As I begin my daily commute to work, padding across the landing from bedroom to bathroom, then to the spare bedroom, where my home office is now situated, I am reminded of how Bill Murray felt every morning in the film Groundhog Day. Given that we are firmly in the middle of another lockdown, it can be easy to think that we are reliving the same day over and over, particularly if you are working from home on a full time basis.
But what should your employer be doing to help you if you are now working from home and how are they able to manage you during this time?
Firstly they should be aware of your physical wellbeing. Many of us are used to working in a brightly lit office with air conditioning or large windows, sitting on ergonomically designed chairs, and with appropriate workstation and DSE assessments undertaken and reviewed regularly.
All home office workers should be encouraged to carry out their own workstation assessment, and your employer should provide you with equipment to ensure that your home working environment is safe, if possible. This might mean anything from supplying you with a suitable keyboard or mouse, to providing you with larger display screen.

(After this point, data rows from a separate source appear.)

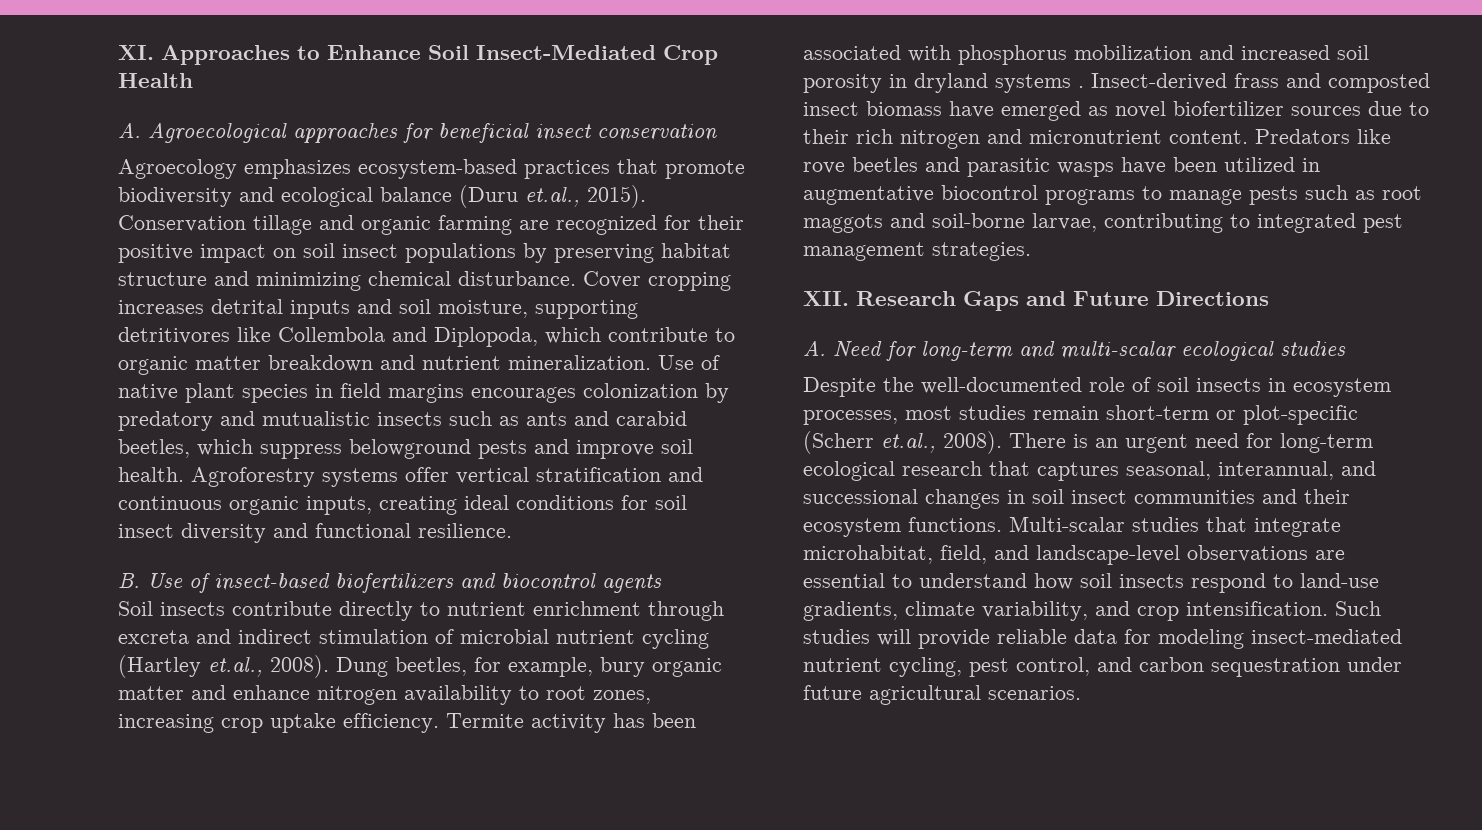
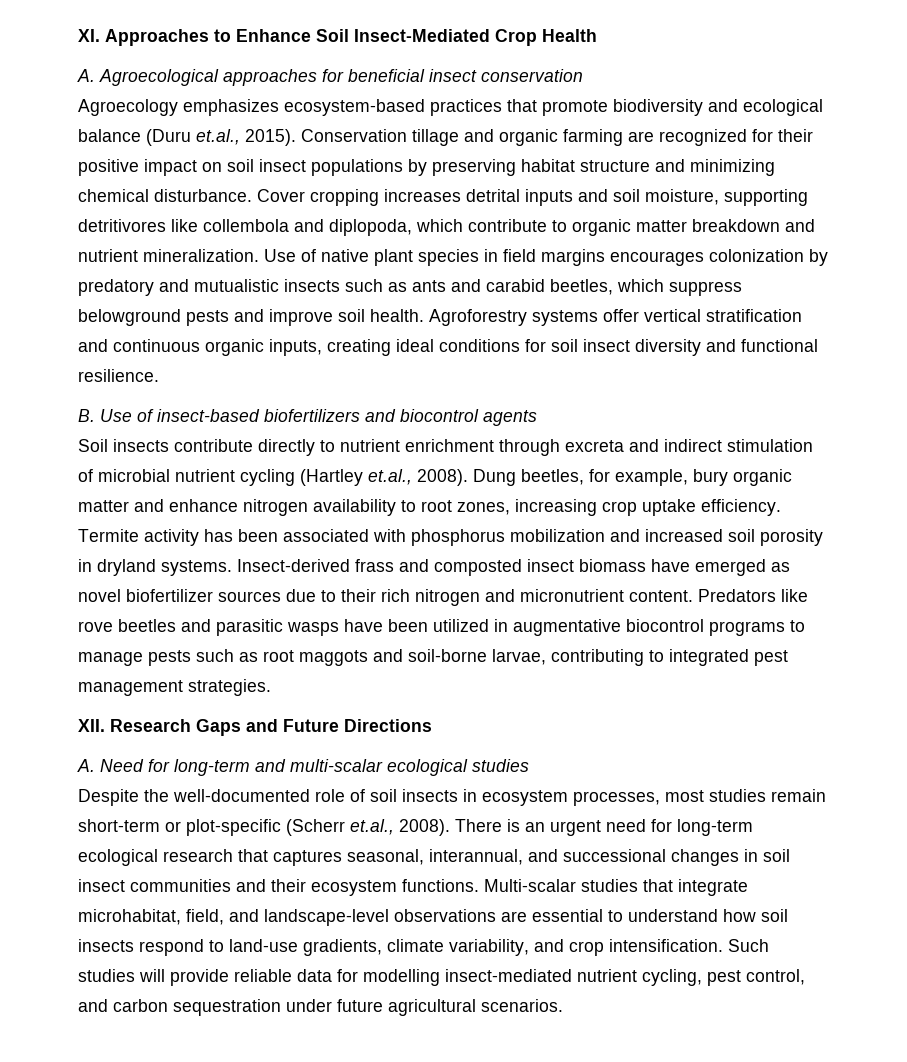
[278,327,538,347] Collembola and Diplopoda, -> [203,219,412,236] collembola and diplopoda,
[995,74,1084,93] systems . -> [161,560,232,576] systems.
[1158,629,1244,649] modeling -> [363,969,440,986] modelling

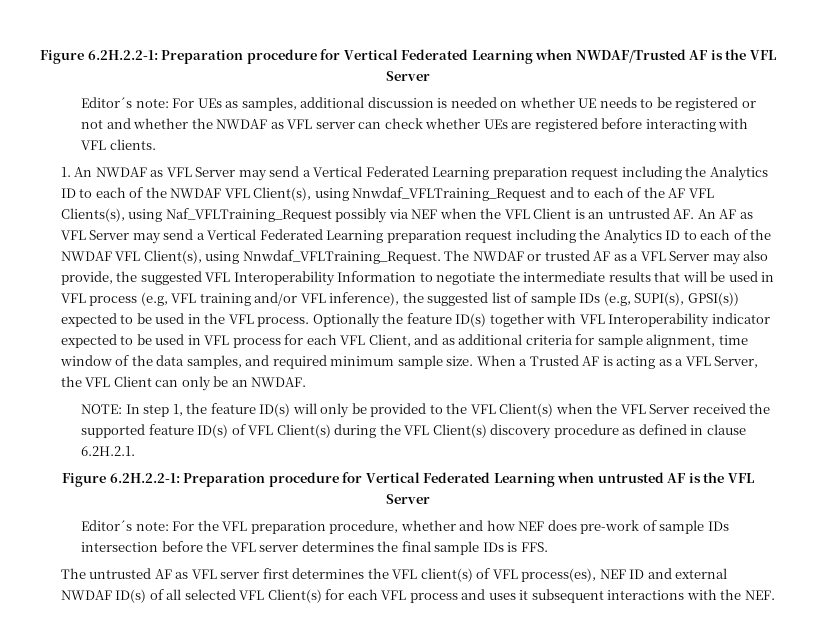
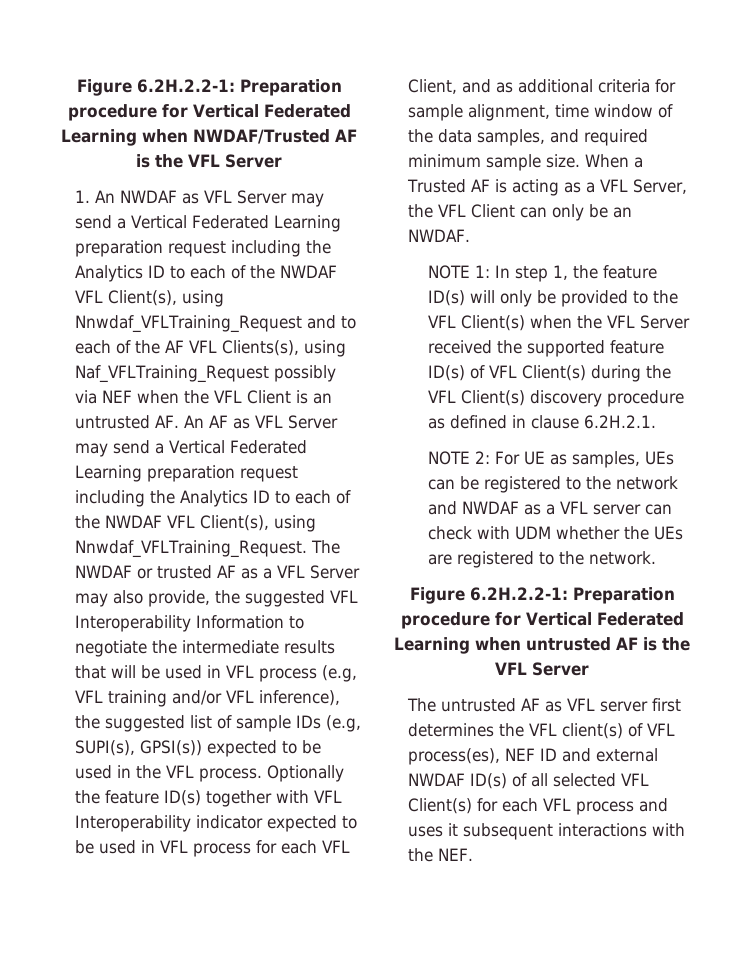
[81,97,756,111] [81,118,749,132] [81,139,156,150] // Editor´s note: For UEs as samples, additional discussion is needed on whether UE needs to be registered or not and whether the NWDAF as VFL server can check whether UEs are registered before interacting with VFL clients. -> (282, 161) none
[81,404,123,414] NOTE: -> [427,265,490,279] NOTE 1:
(136, 451) none -> [427,451,674,468] [427,476,678,493] [427,501,672,515] [427,526,683,540] [427,551,656,568] // NOTE 2: For UE as samples, UEs can be registered to the network and NWDAF as a VFL server can check with UDM whether the UEs are registered to the network.
[81,520,729,534] [81,541,548,555] // Editor´s note: For the VFL preparation procedure, whether and how NEF does pre-work of sample IDs intersection before the VFL server determines the final sample IDs is FFS. -> (589, 669) none

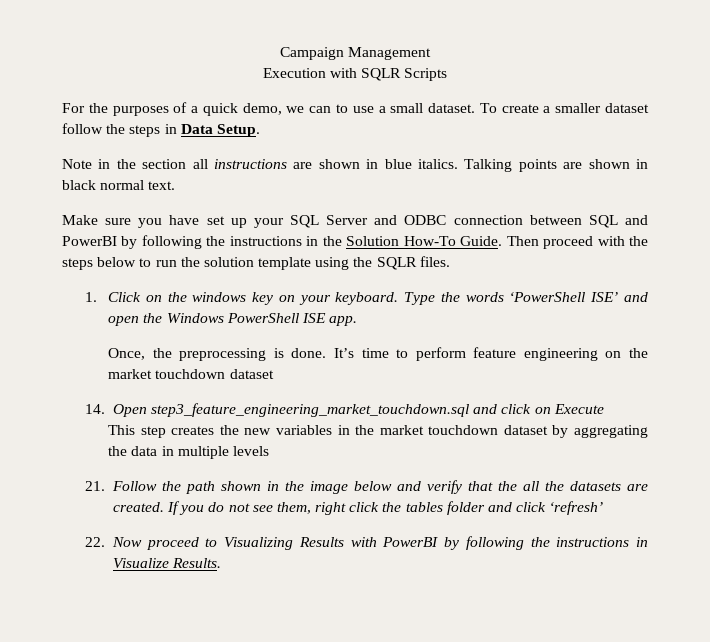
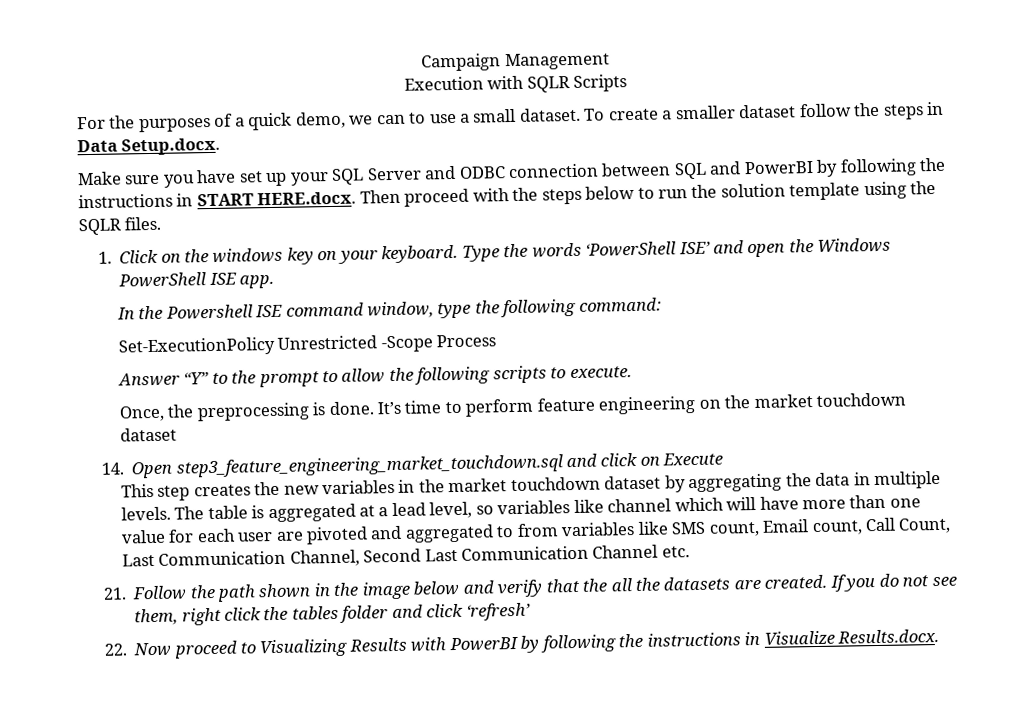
[216,124,260,137] [62,159,648,172] [62,180,176,190] Setup. // Note in the section all instructions are shown in blue italics. Talking points are shown in black normal text. -> [121,137,221,156] Setup.docx.
[322,236,503,246] the Solution How-To Guide. -> [196,191,357,207] START HERE.docx.
(358, 321) none -> [116,297,662,320] [117,334,497,357] [117,365,632,388] // In the Powershell ISE command window, type the following command: // Set-ExecutionPolicy Unrestricted -Scope Process // Answer “Y” to the prompt to allow the following scripts to execute.
[232,446,269,456] levels -> [120,494,921,523] [120,517,952,545] [121,544,690,567] levels. The table is aggregated at a lead level, so variables like channel which will have more than one value for each user are pivoted and aggregated to from variables like SMS count, Email count, Call Count, Last Communication Channel, Second Last Communication Channel etc.
[172,558,222,568] Results. -> [837,628,940,644] Results.docx.

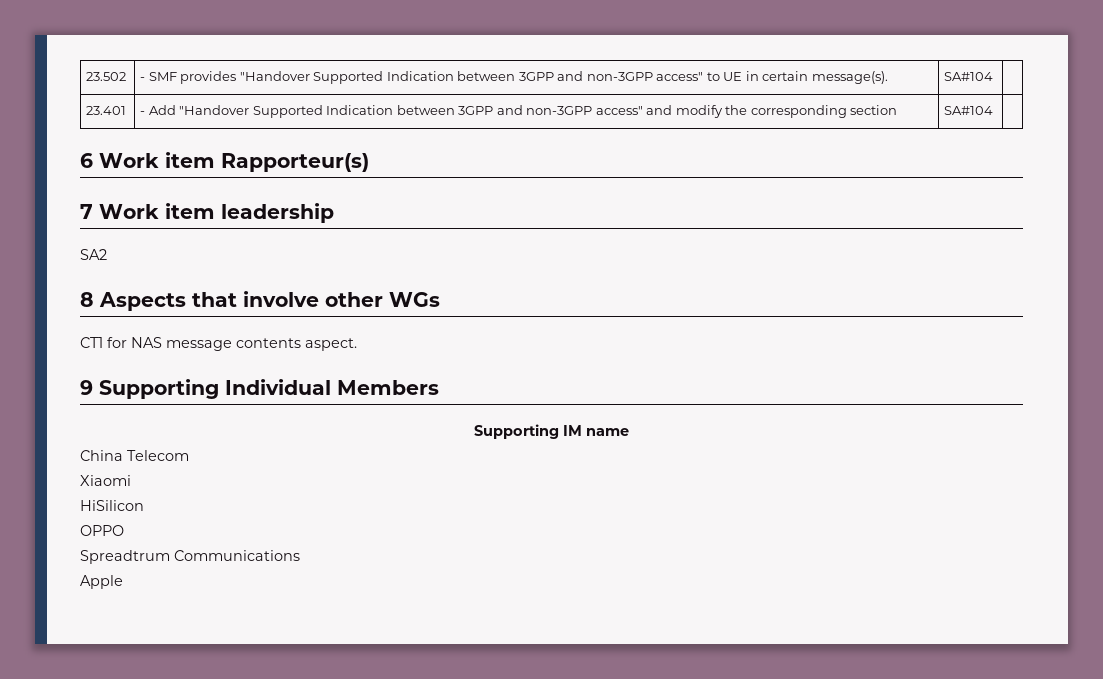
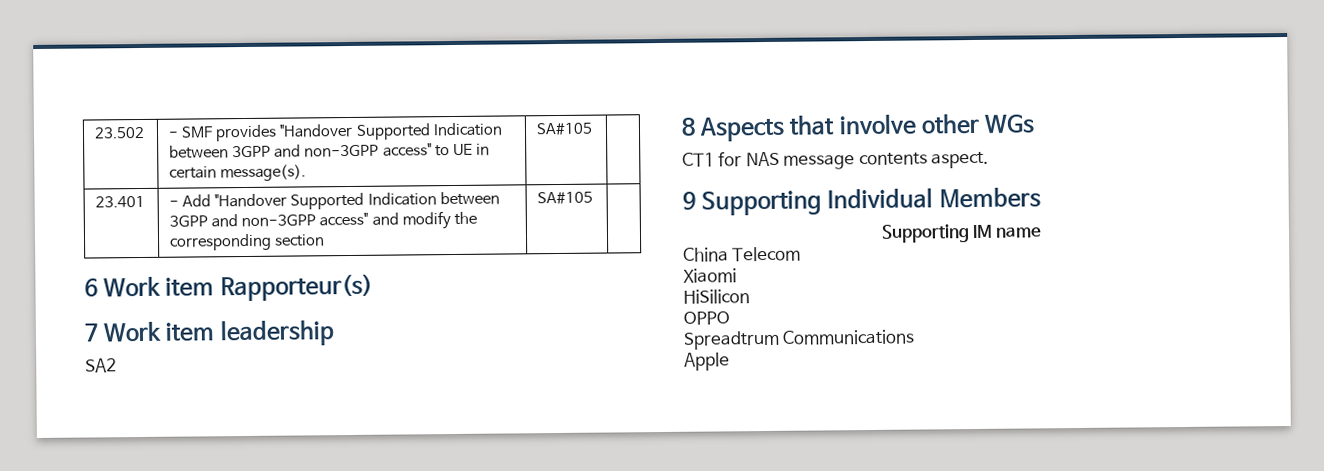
[944,72,994,81] SA#104 -> [536,122,594,136] SA#105
[944,106,994,115] SA#104 -> [537,191,594,205] SA#105

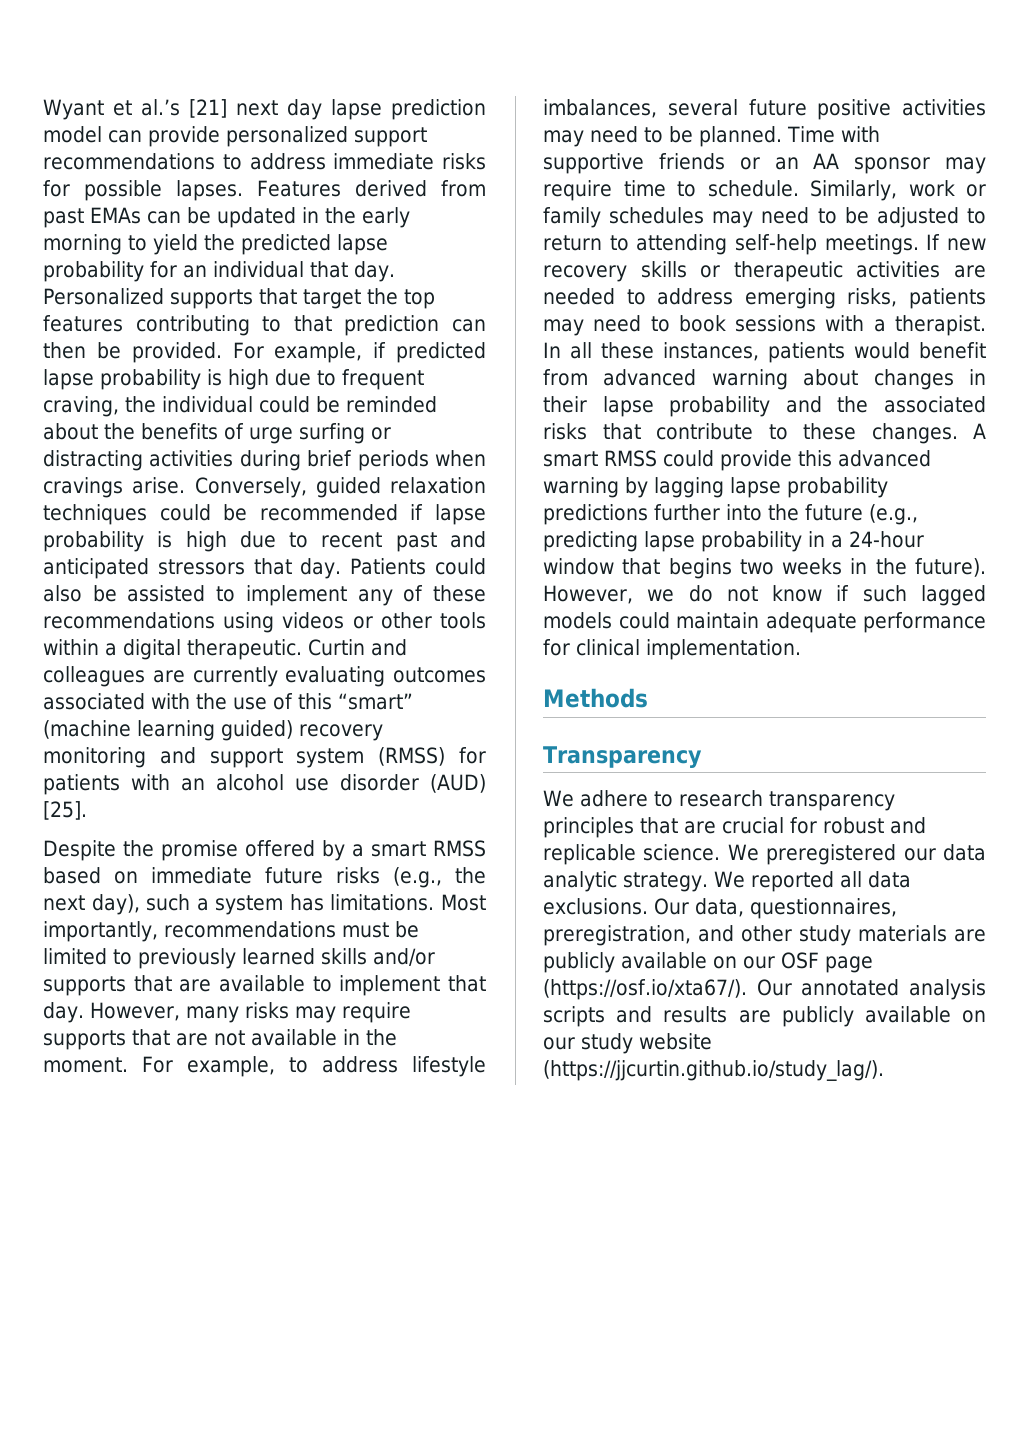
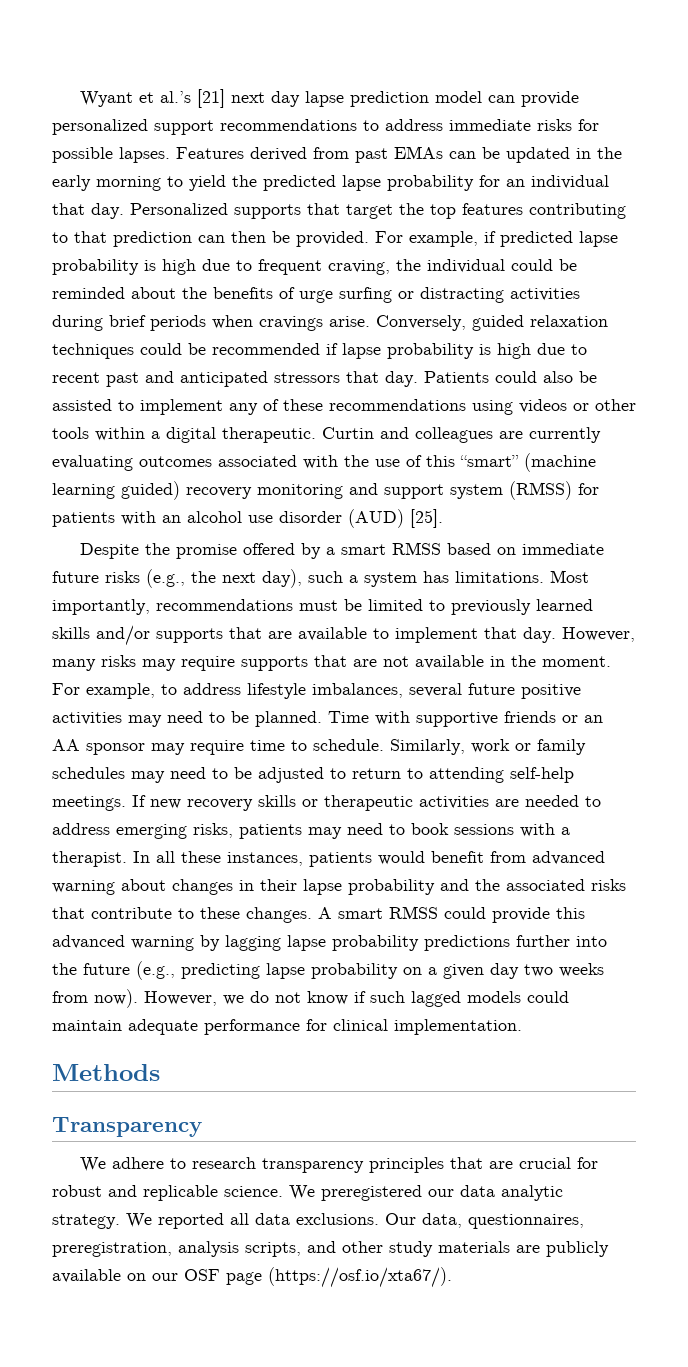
[808,531,924,548] [543,558,986,579] in a 24-hour window that begins two weeks in the future). -> [403,963,604,979] [52,989,138,1008] on a given day two weeks from now).
(691, 935) none -> [178,1241,301,1257] analysis scripts,
[756,979,986,1000] [543,1006,986,1027] [543,1033,712,1054] [543,1060,884,1081] Our annotated analysis scripts and results are publicly available on our study website (https://jjcurtin.github.io/study_lag/). -> (452, 1277) none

Some employers may be willing to supply you with an appropriate office chair or even desk, so that you maintain the correct posture throughout your working day. Whilst it sounds obvious, if you are working on a laptop from your sofa, or at a kitchen table, sitting on a dining chair, and with poor lighting, this is a recipe for headaches, eye strain and backache. Are you straining your eyes whilst working? Can you contact your firm’s IT Department to see if they can alter the format and display on the screen, so that this becomes more user friendly?
The likelihood is that you are working longer hours at home, with less breaks. Be honest about your home working day. Are you taking a full hour for your lunch? Are you taking the recommended breaks away from your screen (at least 5 minutes in every working hour)? Are you keeping hydrated? Imagine yourself back in the office. Would you sit at your desk for a solid four hours without taking a break to go to the water cooler, or grabbing yourself a hot drink? If the answer is no, then you shouldn’t be doing that at home either.
If you haven’t thought about approaching your employer for help, then maybe now is the time to do it as home working, whether full or part time, is likely to be the “new normal” for the foreseeable future. This works both ways. Your employer should be keeping in regular contact with you, giving you a forum or opportunity to raise any issues with them.
What about keeping your home workers mentally healthy? Humans are generally social creatures and for those who are missing the general bustle and hum of a busy office, home working can feel isolating and lonely. Your employers should be keeping in touch with you regularly through team or one to one meetings, so that you have the platform to raise any issues that you might be having. Your managers should be trained to look out for signs of stress or anxiety in their employees, such as them becoming withdrawn and uncommunicative, seeming emotional and maybe having difficulty with decision making etc. If your manager believes that they have identified a problem, then your employer should encourage you to open up about this, to see if there is anything that can be done to improve the way that you are feeling.
Some employers have an online wellbeing forum, which you can dip into for advice on anything from getting a good night’s sleep, to working safely at home, to keeping active and even recipe ideas. Something like this goes a long way to make their employees feel that they are cared for and looked after.
The Chartered Institute of Ergonomics and Human Factors has published extremely helpful online guidance for those people who find themselves working from home, details of which can be found here: Home working and staying healthy. This has hints, tips and advice, not only on how to work safely at home from a physical perspective, but also how to look after one’s mental wellbeing.
One thing is certain, the national lockdowns will have concentrated some employers’ minds on the benefits of agile working for their workforce, maybe on a permanent basis. If this is the future, please ensure that you are working in such a way that promotes a healthy mind and body, and request help if you need it.